2. **Propose how often the data should be updated and why.**
* Data should be updated monthly based on the current processing in the sas data files by month. 

3. **Write a description of how you would approach the problem differently under the following scenarios:**
* The data was increased by 100x.
    * If the data is increased by 100x's we need to reconsider the tooling. We can still use PySpark but we could not run it locally, it would probably have to be in a cluster. 

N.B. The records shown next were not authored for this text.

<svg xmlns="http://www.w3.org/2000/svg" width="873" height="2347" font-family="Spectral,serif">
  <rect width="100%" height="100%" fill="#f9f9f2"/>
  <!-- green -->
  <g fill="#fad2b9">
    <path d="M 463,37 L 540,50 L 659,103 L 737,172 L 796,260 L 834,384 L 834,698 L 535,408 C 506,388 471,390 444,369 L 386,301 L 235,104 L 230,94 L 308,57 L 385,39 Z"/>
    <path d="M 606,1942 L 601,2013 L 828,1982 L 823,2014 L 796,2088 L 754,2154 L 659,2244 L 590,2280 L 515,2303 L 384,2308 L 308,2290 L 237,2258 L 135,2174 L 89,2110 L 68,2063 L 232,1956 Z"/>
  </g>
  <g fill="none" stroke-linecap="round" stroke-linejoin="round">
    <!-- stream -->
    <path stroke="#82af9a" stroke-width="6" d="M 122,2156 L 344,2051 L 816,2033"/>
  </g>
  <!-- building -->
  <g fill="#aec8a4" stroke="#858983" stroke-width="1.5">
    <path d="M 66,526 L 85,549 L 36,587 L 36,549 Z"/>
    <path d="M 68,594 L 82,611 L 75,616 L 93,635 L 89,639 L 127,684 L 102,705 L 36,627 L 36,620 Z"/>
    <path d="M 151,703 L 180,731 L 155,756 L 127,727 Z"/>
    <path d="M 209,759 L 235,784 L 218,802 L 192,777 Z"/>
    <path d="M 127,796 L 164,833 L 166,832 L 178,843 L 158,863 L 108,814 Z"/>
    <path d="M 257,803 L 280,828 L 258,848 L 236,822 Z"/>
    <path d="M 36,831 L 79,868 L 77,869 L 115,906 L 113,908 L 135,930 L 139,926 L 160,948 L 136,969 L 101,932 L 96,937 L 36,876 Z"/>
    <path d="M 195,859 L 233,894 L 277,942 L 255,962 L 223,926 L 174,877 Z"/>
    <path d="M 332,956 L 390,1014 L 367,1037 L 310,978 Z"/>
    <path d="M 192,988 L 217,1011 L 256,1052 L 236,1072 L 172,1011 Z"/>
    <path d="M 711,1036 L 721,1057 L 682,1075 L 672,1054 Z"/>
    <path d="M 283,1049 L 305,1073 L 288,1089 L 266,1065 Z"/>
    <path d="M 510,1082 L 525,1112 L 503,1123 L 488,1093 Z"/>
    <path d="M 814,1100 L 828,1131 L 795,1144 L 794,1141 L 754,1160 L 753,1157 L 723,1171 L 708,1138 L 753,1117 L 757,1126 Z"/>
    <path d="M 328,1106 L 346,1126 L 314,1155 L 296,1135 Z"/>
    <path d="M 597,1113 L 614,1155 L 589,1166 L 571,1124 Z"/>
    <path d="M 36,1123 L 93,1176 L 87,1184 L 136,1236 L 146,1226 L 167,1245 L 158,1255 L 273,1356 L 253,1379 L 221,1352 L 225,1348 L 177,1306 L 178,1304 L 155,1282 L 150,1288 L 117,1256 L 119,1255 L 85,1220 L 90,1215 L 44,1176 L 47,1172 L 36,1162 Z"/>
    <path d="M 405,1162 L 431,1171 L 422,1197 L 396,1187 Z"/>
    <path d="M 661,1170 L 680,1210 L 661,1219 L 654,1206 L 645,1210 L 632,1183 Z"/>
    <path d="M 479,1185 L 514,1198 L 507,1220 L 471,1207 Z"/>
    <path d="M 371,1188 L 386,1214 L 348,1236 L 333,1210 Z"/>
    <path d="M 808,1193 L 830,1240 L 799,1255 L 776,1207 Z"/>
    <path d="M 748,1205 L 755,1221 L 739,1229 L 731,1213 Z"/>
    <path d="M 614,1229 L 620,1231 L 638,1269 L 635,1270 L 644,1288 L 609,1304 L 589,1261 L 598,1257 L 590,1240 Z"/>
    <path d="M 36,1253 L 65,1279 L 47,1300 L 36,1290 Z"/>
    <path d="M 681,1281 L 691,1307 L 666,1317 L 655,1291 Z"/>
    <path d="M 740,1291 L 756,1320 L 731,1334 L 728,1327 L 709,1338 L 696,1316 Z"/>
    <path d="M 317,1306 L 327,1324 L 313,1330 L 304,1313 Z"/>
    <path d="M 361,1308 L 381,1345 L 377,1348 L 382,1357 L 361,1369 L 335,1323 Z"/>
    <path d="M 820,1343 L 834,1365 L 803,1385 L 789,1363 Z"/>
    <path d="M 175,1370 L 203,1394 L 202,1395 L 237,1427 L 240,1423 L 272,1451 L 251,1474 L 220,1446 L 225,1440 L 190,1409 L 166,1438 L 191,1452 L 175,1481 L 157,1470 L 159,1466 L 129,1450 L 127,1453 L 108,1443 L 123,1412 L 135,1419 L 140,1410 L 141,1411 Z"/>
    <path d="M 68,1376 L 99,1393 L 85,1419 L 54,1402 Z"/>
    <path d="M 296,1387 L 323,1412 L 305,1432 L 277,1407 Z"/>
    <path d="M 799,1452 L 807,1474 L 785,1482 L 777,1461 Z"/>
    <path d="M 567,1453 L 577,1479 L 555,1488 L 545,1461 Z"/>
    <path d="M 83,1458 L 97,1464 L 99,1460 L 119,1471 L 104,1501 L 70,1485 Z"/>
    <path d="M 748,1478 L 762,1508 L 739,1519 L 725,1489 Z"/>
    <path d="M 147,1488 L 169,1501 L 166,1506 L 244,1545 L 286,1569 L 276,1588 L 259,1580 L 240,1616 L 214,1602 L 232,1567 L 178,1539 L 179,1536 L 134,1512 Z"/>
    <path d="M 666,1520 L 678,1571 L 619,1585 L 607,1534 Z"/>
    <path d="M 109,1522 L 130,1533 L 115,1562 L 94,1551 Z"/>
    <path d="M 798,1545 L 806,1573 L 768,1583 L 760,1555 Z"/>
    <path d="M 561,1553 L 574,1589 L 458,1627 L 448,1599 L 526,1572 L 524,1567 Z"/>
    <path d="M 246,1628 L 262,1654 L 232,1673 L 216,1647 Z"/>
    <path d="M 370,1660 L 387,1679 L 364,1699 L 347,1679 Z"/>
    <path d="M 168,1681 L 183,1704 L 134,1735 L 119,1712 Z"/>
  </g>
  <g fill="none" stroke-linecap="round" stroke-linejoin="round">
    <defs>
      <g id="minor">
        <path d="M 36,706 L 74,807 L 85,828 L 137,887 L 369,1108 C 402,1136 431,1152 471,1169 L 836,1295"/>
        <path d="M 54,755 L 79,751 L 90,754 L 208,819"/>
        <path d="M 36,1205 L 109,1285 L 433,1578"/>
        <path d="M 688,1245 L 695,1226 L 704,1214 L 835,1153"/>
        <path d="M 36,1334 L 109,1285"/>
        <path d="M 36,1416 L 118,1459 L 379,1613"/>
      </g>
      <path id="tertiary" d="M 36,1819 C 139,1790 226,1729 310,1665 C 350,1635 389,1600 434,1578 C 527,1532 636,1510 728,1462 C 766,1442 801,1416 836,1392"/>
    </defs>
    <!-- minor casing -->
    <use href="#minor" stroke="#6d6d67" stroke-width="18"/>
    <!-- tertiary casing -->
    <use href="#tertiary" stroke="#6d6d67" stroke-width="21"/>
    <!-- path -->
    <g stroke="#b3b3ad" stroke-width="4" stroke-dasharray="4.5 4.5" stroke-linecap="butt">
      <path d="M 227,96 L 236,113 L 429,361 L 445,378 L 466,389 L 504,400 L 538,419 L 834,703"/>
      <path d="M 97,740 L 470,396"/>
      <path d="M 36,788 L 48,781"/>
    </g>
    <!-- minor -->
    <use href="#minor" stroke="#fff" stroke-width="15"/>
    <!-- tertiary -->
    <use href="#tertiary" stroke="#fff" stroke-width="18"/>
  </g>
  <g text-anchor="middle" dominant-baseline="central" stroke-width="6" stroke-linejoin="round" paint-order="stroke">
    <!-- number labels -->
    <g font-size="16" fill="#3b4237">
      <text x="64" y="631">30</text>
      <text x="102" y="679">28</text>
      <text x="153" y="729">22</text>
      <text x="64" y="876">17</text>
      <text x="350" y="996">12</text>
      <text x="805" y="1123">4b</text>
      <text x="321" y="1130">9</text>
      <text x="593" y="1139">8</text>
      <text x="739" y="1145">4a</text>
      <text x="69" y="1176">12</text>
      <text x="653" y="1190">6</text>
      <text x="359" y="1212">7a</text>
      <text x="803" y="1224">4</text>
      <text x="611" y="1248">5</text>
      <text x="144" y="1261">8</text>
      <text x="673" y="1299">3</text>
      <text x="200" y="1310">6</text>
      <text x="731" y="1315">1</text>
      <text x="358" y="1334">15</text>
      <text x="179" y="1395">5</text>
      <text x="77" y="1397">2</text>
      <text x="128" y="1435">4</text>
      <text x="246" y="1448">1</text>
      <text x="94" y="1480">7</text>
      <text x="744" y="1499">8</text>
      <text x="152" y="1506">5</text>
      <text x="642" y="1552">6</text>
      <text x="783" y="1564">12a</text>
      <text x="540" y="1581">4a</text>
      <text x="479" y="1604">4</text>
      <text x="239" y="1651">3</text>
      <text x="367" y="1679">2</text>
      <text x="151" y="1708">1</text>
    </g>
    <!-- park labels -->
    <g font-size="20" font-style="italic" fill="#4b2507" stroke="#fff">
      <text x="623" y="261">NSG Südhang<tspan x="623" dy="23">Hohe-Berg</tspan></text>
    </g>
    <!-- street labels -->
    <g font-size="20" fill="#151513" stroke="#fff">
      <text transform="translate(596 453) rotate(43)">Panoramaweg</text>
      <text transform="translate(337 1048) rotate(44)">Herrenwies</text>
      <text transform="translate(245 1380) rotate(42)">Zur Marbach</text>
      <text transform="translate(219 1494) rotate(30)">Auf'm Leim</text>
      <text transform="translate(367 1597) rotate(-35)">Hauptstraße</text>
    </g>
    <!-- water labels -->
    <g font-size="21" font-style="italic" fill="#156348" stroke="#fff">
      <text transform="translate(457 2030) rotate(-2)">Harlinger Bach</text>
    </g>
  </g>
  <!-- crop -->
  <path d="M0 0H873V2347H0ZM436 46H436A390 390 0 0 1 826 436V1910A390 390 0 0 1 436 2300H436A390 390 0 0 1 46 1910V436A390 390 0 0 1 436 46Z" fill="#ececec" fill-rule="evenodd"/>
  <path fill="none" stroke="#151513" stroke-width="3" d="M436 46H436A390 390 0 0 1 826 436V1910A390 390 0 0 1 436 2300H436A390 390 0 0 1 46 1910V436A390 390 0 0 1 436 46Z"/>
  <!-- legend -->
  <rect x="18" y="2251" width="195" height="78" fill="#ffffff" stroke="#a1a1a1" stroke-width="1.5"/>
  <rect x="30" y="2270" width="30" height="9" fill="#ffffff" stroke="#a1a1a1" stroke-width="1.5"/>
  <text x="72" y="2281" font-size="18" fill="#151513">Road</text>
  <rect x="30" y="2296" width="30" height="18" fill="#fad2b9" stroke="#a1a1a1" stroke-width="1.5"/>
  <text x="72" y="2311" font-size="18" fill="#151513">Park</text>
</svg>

* The data populates a dashboard that must be updated on a daily basis by 7am every day.
    * If the data is populating a dashboard on a daily basis we would need tooling that can handle time sensitive run times and not manual processing. If data is stored in S3 buckets, it can be accessed or executed with a number of tools such as Apache Airflow, SQS services, or Lambdas that can process the ETL. 

* The database needed to be accessed by 100+ people.
    * Currently files are stored as parquet files in between the processing step and at the final format. To have users access these files they would need to be stored in S3 buckets so users could use Athena or in a datalakes.